Desktop PC making a comeback?

Mobile computers such as laptops have had tremendous momentum in the market the past few years, but the stodgy desktop may be making a comeback.

Converge, a Peabody, Mass.-based company that does much of its work with chip spot markets, noted in its most recent report Wednesday that a rare shortage has emerged in desktop microprocessors.

“The story of the third quarter has been the dramatic resurgence of shortages in the desktop market after a sustained period of relative calm,” the report says.

Most microprocessors are sold by contract to major buyers such as PC vendors Hewlett-Packard and Dell, but often some chips, including excess inventory, are sold to the global spot market. For chips such as DRAM, the spot market can often be an early indicator of a trend, but that’s not always the case in the microprocessor spot market because it is far smaller.
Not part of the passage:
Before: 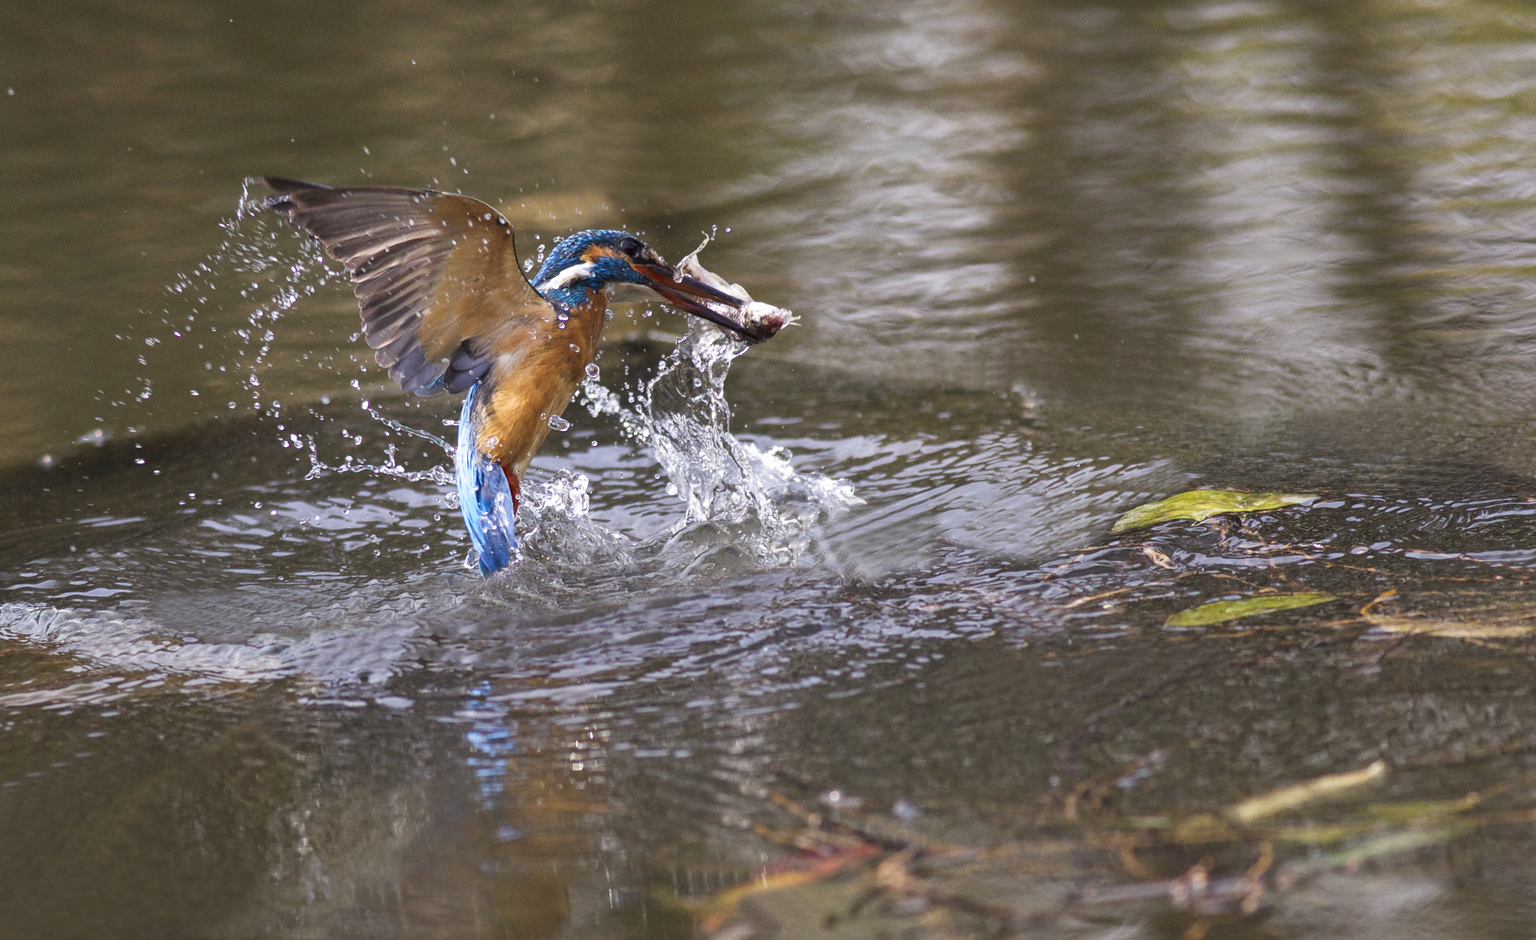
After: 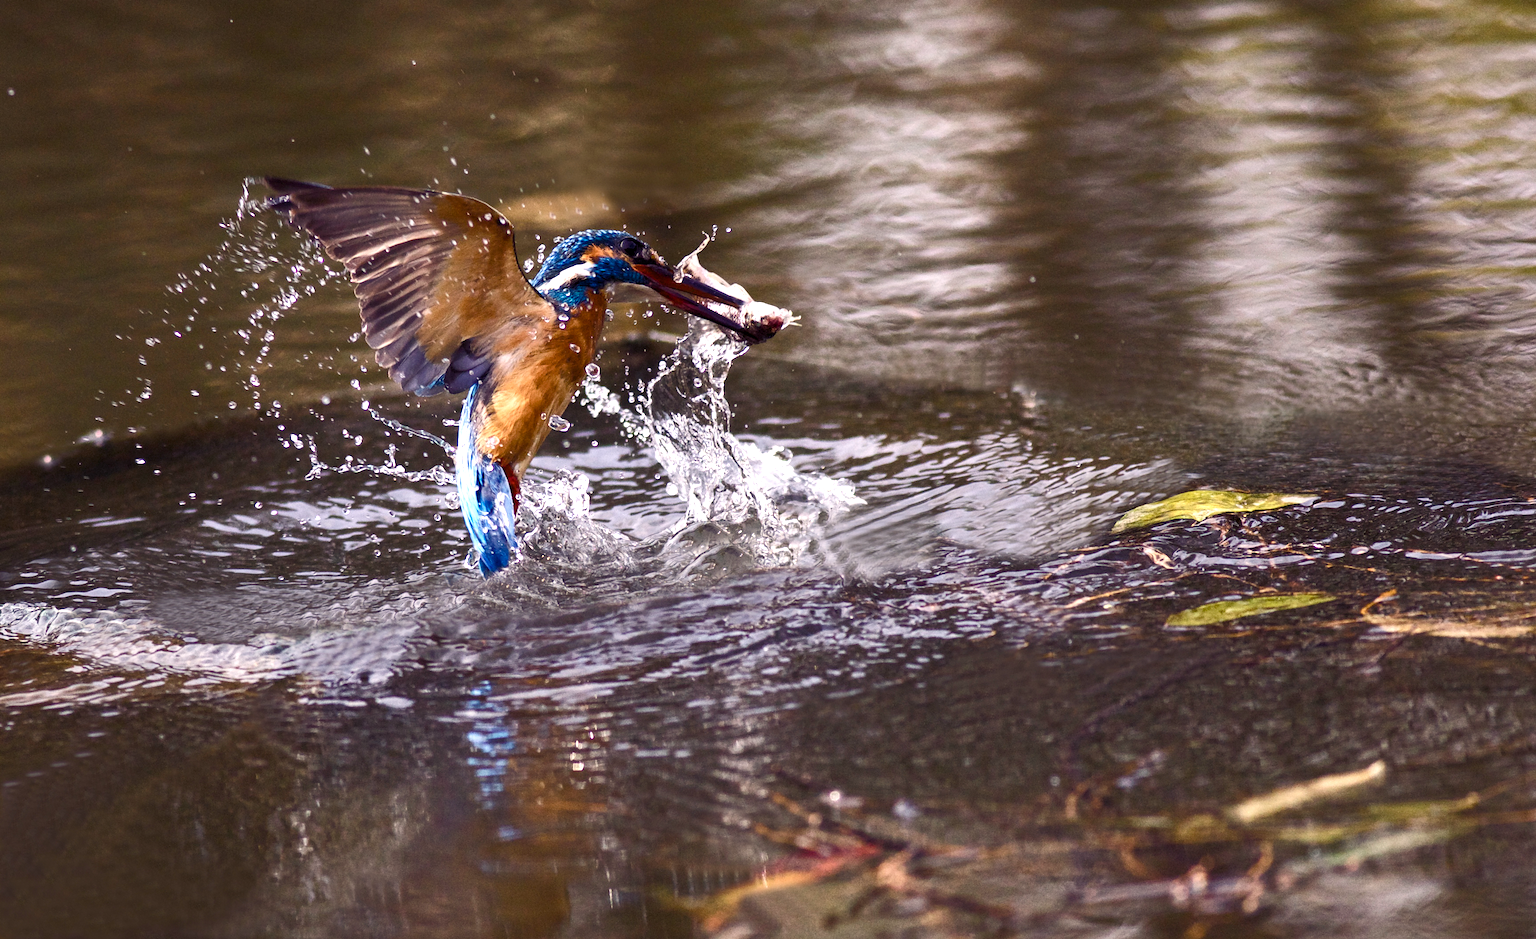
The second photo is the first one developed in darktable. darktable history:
color balance rgb: shadows lift › luminance -21.493%, shadows lift › chroma 8.849%, shadows lift › hue 283.25°, highlights gain › chroma 2.011%, highlights gain › hue 46.01°, global offset › luminance -0.491%, perceptual saturation grading › global saturation 0.692%, perceptual saturation grading › highlights -17.144%, perceptual saturation grading › mid-tones 33.741%, perceptual saturation grading › shadows 50.47%, perceptual brilliance grading › highlights 3.228%, perceptual brilliance grading › mid-tones -18.309%, perceptual brilliance grading › shadows -40.88%
exposure: black level correction 0, exposure 0.499 EV, compensate highlight preservation false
The report says the phase-out of an older microprocessor family caused some product shortages last year and that may be happening again this year with Intel’s Pentium E series Conroe family.

Still, there is other anecdotal evidence of something going on in the desktop market.

Gartner noted Wednesday in its second quarter PC market report that desktop PC shipments gained traction among professional users in the U.S. The market researcher says that may be occurring because of growing economic uncertainty in the U.S.

Since desktop PCs cost less than mobile PCs, they are a less expensive option for businesses with tighter IT budgets, Gartner said.

Intel, the world’s largest chip maker and provider of around four-fifths of all computer microprocessors, also noted some strength in desktop PCs during a conference call after its second quarter results, which were announced Tuesday.

Executives at the company said prices for its desktop microprocessors remained constant in the second quarter because of solid demand for desktop products in emerging markets as well as in corporations. Prices for Intel microprocessors used in mobile devices fell.

Over the past few years, the mobile PC market has been where most of the growth has been, while market researchers have noted very little growth in shipments of desktop PCs.

In fact, Intel even noted that the number of microprocessors aimed at laptop computers it shipped in the second quarter beat desktop microprocessor shipments for the first time.

“We saw notebook unit shipments cross over desktops in the overall client PC category in the second quarter,” said Paul Otellini, Intel’s president and CEO, during a conference call. “What I think we’re seeing is a fundamental shift to notebooks.”

The crossover occurred six months sooner than Intel expected, he said.